Which of the lines in the records below hold the string "Done"? Copy every one of them.

★ ★ ★ ★ ★

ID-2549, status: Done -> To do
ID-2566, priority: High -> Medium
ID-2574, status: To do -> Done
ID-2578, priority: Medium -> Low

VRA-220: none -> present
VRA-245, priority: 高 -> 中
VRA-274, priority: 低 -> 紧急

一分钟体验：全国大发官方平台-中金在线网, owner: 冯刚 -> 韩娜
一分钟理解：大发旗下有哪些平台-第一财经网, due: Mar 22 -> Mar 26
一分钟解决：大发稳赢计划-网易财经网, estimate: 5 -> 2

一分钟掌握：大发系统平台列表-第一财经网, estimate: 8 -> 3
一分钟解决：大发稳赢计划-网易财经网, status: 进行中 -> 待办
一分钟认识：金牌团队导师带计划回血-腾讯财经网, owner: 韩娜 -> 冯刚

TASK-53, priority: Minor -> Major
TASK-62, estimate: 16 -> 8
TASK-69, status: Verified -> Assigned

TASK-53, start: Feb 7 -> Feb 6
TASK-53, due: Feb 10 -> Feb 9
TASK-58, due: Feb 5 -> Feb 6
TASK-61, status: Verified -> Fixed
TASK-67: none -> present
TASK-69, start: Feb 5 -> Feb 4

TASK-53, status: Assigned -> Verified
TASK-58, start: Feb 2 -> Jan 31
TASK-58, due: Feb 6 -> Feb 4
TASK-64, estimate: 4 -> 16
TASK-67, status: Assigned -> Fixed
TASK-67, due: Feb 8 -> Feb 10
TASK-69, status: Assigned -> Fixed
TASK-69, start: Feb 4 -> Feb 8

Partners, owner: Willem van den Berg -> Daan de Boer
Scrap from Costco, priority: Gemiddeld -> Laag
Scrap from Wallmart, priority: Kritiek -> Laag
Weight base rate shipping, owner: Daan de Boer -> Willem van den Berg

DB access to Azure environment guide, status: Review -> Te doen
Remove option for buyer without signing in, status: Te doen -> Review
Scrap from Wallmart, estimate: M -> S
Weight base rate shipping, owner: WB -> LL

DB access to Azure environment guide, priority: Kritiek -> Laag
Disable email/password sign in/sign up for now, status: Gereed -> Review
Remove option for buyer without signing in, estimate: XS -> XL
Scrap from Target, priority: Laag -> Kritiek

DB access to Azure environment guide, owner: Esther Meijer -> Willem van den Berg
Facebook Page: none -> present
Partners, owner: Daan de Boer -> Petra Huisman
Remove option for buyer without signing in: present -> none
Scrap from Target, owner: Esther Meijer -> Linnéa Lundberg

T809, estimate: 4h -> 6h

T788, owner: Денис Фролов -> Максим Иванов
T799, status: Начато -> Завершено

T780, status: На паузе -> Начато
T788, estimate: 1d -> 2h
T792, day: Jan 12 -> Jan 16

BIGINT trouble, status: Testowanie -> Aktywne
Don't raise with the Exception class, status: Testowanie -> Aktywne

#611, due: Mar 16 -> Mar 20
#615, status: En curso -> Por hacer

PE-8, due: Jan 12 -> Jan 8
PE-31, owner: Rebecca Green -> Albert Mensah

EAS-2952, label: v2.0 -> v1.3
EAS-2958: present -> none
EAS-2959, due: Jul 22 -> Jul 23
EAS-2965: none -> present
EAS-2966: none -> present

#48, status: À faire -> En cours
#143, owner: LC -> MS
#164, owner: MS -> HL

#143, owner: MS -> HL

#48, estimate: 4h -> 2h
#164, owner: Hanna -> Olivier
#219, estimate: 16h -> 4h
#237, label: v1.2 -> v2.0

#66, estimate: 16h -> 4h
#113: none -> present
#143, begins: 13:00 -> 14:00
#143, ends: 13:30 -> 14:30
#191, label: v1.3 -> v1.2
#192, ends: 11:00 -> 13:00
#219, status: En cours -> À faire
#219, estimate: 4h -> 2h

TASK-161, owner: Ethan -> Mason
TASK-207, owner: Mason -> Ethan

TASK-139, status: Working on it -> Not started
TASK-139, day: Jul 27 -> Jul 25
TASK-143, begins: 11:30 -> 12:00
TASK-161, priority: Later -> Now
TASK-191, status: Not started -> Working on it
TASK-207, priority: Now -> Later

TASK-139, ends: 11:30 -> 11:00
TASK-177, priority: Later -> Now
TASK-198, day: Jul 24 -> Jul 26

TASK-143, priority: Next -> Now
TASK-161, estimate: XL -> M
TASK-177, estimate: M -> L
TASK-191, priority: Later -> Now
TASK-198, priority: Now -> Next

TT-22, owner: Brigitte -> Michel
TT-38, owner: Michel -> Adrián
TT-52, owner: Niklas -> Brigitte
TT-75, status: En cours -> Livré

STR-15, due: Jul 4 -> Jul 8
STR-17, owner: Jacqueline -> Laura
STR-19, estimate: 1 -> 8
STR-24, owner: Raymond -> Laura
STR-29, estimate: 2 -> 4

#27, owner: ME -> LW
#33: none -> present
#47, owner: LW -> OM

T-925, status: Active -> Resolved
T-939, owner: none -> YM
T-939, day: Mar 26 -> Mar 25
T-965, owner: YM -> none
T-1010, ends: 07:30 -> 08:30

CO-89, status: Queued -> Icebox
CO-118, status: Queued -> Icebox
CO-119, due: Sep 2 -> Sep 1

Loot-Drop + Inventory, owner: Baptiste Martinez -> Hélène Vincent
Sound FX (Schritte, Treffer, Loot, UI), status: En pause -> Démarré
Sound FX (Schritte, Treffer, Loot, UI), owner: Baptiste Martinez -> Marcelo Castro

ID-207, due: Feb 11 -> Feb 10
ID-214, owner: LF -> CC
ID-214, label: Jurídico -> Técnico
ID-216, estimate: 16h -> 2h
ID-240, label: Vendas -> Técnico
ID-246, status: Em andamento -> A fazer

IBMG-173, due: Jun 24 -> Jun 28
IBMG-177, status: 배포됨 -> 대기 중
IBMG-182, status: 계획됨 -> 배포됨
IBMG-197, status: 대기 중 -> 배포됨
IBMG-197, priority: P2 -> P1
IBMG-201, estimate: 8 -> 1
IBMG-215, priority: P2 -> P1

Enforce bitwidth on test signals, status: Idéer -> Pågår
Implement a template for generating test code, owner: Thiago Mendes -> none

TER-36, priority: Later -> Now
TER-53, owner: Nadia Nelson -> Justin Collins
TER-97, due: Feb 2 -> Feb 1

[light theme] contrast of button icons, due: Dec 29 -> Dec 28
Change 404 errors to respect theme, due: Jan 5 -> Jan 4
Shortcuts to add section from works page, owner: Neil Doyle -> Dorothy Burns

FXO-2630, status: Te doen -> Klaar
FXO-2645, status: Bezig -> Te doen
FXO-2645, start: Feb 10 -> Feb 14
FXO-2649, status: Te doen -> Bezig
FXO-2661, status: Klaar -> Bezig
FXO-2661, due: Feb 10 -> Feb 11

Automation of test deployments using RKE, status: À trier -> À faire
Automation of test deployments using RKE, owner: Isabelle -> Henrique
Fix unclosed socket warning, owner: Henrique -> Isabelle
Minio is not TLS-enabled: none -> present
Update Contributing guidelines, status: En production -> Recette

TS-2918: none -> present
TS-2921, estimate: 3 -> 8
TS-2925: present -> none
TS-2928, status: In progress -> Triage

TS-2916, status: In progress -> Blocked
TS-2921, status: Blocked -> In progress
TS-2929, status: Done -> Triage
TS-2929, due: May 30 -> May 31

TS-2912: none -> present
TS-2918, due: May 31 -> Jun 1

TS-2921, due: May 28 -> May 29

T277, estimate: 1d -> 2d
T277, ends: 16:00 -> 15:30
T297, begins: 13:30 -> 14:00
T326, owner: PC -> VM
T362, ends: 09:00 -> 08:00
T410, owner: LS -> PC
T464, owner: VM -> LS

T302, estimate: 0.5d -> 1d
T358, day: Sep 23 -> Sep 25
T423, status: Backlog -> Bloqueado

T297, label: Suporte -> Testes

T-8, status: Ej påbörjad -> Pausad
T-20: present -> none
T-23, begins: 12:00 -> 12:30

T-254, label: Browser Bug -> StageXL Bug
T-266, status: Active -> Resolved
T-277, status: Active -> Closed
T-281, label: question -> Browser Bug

★ ★ ★ ★ ★

▶ **TASK RESULT**:
ID-2549, status: Done -> To do
ID-2574, status: To do -> Done
TS-2929, status: Done -> Triage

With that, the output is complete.